A peçonha, essa sim, nunca falha. Está nos corredores do poder, nas escadas do parlamento, no hálito e na nódoa da gravata do secretário. Está no café da manhã pago com cartão do governo, na viagem à capital com a comitiva do costume, no telefonema que começa com “olhe, eu conheço alguém que lhe pode resolver isso”.

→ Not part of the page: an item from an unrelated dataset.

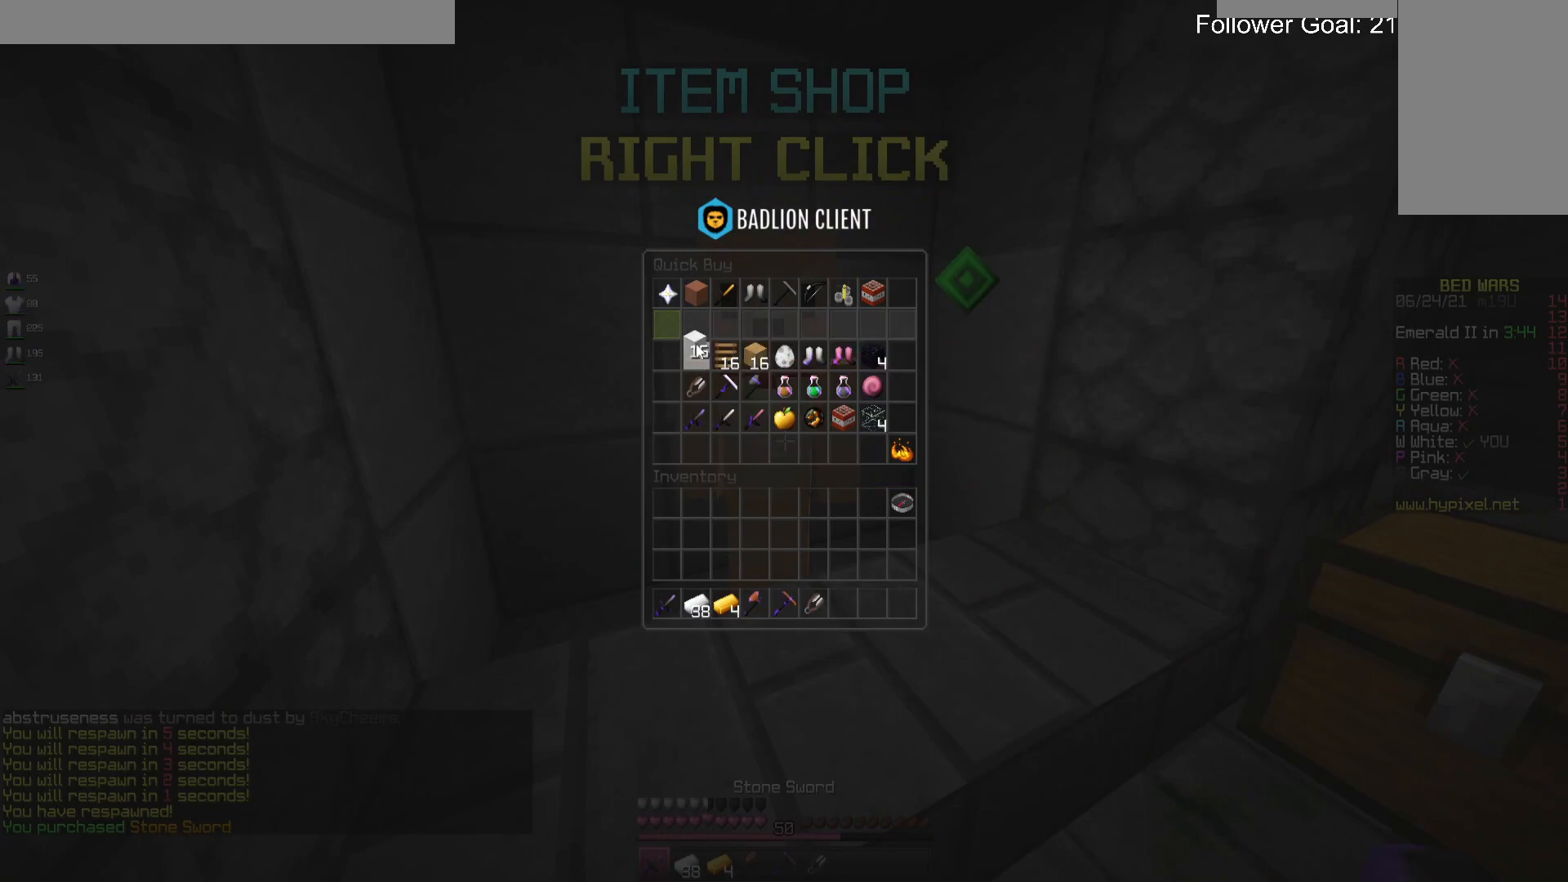
{"keys": ["w"], "mouse": [], "events": [[367, "mouse_left", "down"], [433, "mouse_left", "up"], [467, "w", "down"]]}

E o povo? O povo viu, ouviu, sentiu, cheirou, e mesmo assim votou. Porque a alternativa não se apresenta, não se impõe, não se impacienta. Porque a alternativa ainda está a perguntar se pode entrar. Porque o medo é mais confortável do que a esperança. Porque o Miguel é como a chuva: molha, irrita, estraga a roupa, mas no fundo, faz parte da paisagem.
Portanto venceu.
Claro que venceu.
Venceu como se respira.
Sem pensar.
Venceu o Miguel, sim, mas, no fundo, ganharam todos. Ganharam os que ganharam porque ganharam, ganharam os que perderam porque quase, ganharam os que subiram porque fingem que sobem mesmo quando descem, ganharam os que desceram porque juram que foi estratégico, ganharam os que ficaram na mesma porque isso já é qualquer coisa, ganharam os que disseram“mas” porque o “mas” é sempre uma desculpa, ganharam os que disseram “sim” porque o “sim” ainda soa a convicção. Ganharam todos, como sempre, como num daqueles jantares de família em que se grita, se discute, se parte um prato, e no fim há sobremesa para todos. A democracia, tal como a entendemos por cá, é uma ceia de Natal onde o peru já está seco, mas ninguém se atreve a dizer que está incomível - e todos saem da mesa convencidos de que a razão lhes pertence.
Parabéns, Miguel. E parabéns a todos nós, que assistimos de pé, aplaudimos com vergonha, e voltámos para casa a dizer que está tudo mal… mas votámos igual.